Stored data
------------
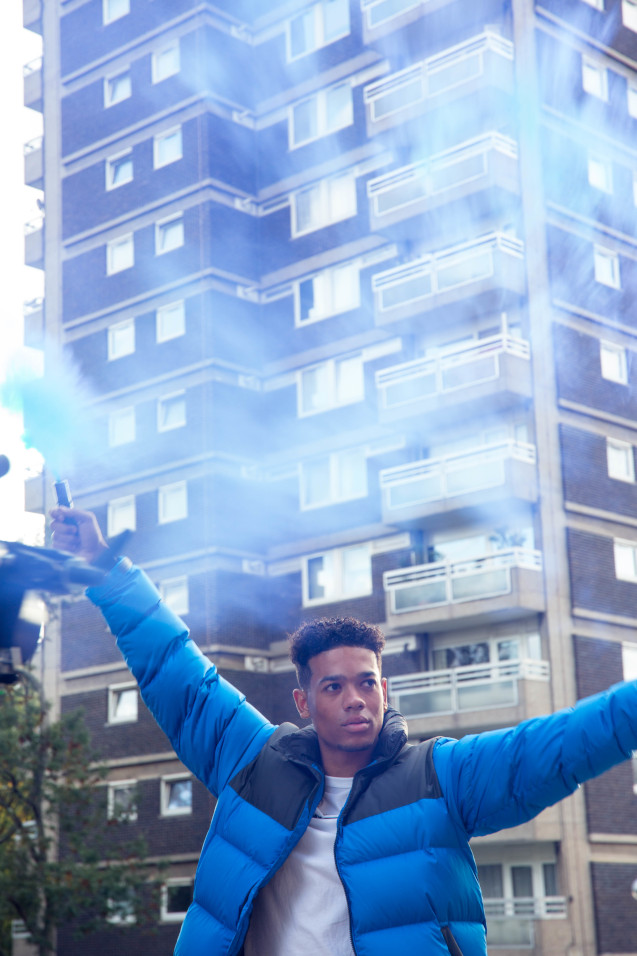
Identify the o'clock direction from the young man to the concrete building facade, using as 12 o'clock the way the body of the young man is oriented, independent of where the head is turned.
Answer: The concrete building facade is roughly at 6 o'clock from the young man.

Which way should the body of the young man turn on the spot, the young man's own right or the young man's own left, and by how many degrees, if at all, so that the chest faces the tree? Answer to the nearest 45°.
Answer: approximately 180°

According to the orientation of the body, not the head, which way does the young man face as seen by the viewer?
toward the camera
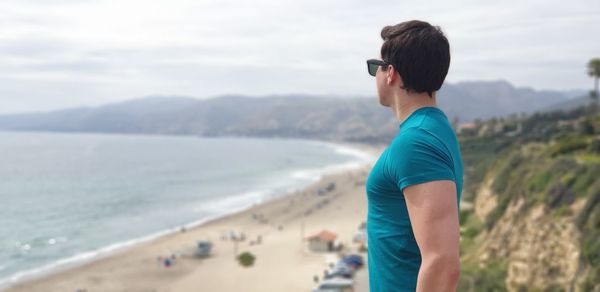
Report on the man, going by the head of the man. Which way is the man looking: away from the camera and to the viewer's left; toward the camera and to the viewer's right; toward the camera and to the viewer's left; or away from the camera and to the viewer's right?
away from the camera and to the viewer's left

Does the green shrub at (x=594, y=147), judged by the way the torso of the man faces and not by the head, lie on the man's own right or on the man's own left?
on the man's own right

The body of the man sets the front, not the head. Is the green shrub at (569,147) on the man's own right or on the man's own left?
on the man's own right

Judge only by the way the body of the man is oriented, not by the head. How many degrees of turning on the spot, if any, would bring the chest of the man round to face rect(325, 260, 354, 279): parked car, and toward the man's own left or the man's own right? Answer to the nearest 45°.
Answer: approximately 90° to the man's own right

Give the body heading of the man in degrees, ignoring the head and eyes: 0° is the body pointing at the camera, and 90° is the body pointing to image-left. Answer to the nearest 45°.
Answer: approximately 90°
------------
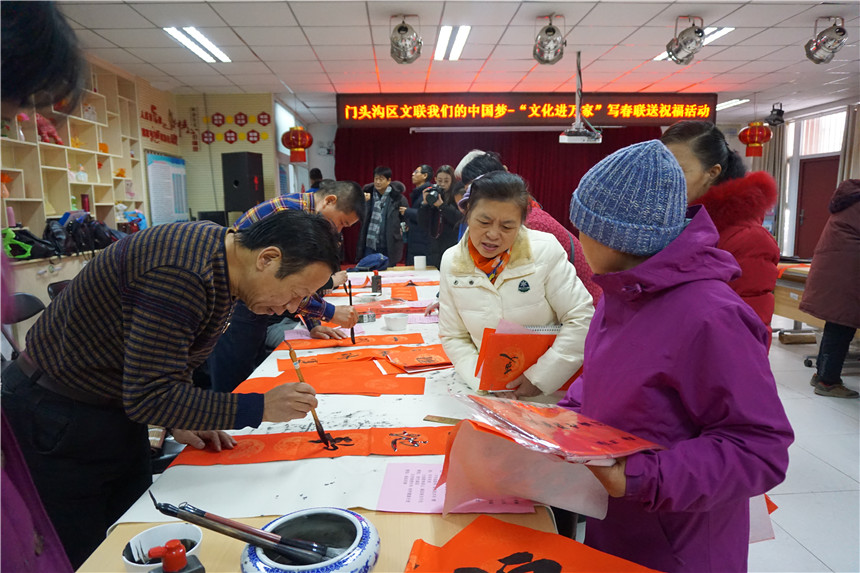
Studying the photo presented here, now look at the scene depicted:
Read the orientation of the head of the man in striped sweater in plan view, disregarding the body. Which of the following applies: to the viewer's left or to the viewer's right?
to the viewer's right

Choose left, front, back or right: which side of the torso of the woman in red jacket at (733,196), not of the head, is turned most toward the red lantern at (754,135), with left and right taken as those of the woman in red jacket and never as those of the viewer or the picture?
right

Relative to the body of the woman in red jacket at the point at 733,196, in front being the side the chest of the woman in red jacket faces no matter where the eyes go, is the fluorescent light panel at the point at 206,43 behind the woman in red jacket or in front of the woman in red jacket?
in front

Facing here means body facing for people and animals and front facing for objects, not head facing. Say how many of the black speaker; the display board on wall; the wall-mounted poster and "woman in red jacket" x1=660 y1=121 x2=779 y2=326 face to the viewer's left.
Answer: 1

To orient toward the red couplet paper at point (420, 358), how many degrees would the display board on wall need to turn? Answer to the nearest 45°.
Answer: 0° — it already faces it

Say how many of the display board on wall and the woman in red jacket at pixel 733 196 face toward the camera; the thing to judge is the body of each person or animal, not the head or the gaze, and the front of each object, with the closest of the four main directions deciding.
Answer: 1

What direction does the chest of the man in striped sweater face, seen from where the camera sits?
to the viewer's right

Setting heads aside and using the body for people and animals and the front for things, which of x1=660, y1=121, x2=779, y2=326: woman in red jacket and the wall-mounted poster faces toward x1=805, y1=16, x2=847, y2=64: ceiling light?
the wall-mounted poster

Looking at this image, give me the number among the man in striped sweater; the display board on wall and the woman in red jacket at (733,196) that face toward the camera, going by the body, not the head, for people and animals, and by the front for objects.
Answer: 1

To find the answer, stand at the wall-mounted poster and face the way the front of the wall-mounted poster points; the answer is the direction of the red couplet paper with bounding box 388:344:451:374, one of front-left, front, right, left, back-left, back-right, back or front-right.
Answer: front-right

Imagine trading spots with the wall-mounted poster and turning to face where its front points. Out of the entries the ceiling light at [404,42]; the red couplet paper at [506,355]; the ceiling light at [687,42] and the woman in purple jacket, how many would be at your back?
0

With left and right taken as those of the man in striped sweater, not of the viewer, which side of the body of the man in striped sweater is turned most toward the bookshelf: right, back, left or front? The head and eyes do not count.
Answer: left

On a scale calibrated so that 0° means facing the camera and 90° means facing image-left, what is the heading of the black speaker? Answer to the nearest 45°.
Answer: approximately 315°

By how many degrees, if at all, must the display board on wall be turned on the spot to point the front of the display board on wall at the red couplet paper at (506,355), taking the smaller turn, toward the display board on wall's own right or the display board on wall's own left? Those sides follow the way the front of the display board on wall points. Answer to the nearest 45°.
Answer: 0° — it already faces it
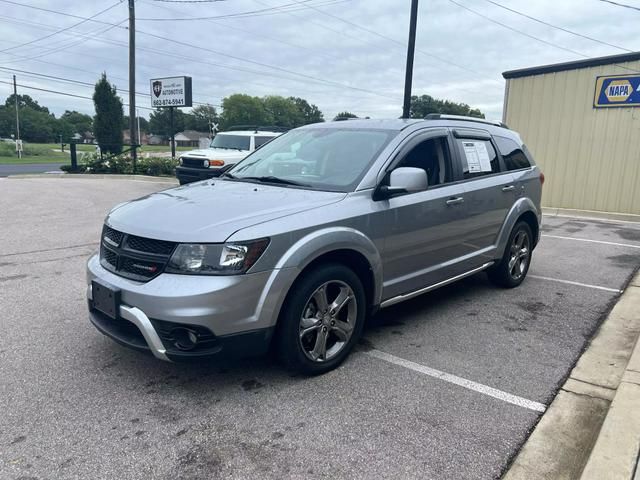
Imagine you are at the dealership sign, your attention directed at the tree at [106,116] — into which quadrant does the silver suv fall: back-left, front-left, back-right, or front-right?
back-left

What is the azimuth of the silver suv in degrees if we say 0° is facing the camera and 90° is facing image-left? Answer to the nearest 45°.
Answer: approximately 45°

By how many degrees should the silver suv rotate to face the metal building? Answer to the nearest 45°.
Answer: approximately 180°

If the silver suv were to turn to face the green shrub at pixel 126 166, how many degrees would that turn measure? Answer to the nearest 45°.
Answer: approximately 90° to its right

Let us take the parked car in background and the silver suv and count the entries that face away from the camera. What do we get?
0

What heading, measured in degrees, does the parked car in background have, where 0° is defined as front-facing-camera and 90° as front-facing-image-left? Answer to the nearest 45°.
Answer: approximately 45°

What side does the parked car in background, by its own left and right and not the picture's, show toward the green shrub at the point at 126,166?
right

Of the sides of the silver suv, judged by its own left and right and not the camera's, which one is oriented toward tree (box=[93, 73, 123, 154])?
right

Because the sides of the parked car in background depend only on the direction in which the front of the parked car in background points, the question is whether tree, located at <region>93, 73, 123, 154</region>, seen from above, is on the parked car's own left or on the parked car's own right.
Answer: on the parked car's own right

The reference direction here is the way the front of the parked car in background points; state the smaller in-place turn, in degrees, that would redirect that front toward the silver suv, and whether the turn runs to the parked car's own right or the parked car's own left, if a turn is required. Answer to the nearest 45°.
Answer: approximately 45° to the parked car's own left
------------
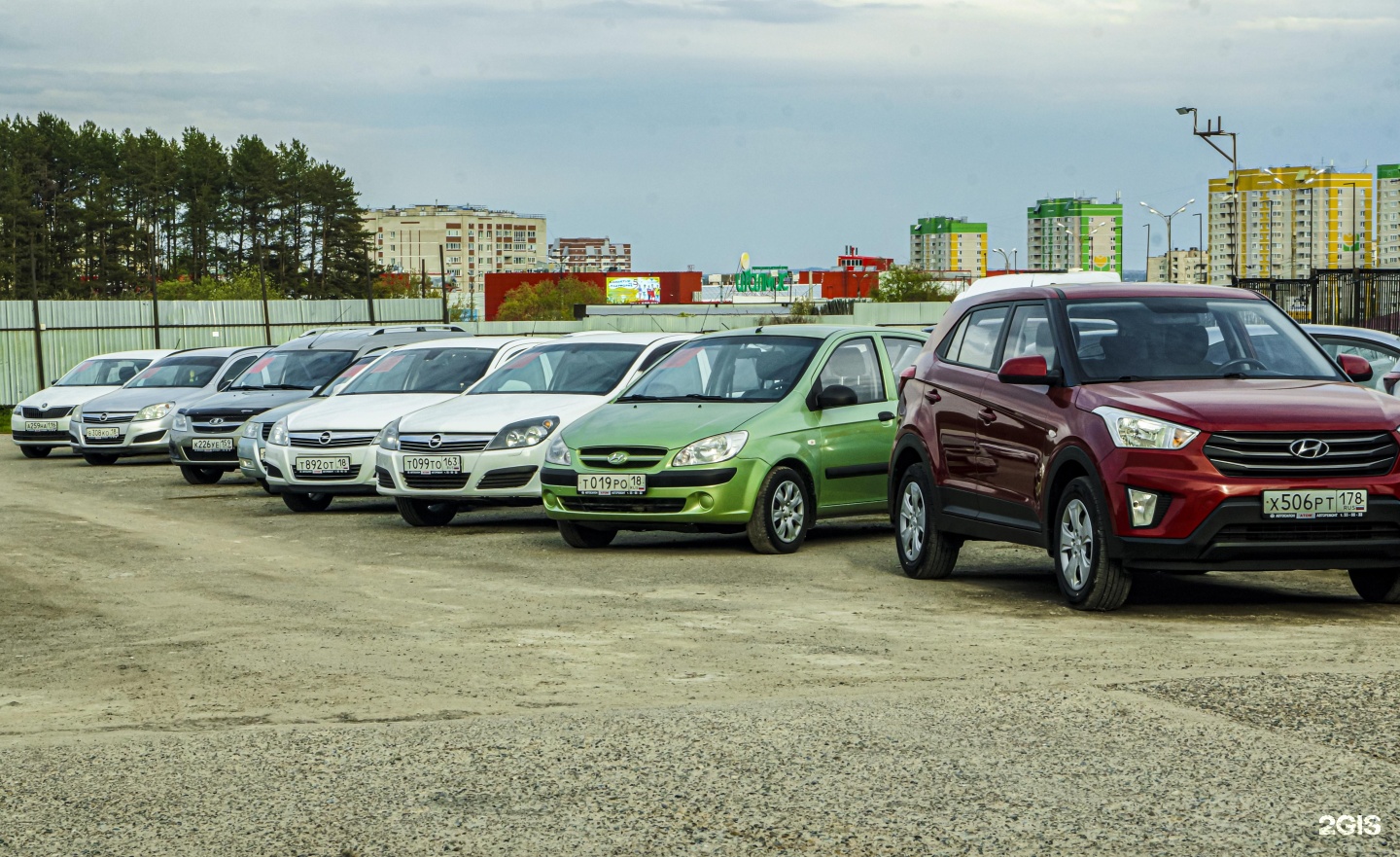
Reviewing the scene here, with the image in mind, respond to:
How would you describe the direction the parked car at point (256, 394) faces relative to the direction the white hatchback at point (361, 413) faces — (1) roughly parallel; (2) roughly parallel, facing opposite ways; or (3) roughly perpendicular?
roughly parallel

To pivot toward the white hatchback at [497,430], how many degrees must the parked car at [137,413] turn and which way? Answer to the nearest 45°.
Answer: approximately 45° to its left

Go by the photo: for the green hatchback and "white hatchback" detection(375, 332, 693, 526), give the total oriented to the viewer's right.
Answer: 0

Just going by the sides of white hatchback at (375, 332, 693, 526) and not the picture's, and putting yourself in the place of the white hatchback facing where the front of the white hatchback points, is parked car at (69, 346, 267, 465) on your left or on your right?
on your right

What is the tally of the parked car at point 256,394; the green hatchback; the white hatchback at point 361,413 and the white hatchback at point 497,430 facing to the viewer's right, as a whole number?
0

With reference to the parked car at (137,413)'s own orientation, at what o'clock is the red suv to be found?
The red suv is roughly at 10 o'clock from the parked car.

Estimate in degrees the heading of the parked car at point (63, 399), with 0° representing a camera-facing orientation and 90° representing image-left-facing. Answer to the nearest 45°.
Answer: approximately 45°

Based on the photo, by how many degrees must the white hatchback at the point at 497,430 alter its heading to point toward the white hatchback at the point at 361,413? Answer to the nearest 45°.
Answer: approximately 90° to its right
------------
Task
Copy the lines above word for word, starting with the line that contains "Identify the o'clock" and ending after the line that contains "Answer: The concrete".

Result for this task
Identify the o'clock direction from the young man to the concrete building facade, using as 12 o'clock the way the body of the young man is oriented, independent of where the head is turned.
Answer: The concrete building facade is roughly at 6 o'clock from the young man.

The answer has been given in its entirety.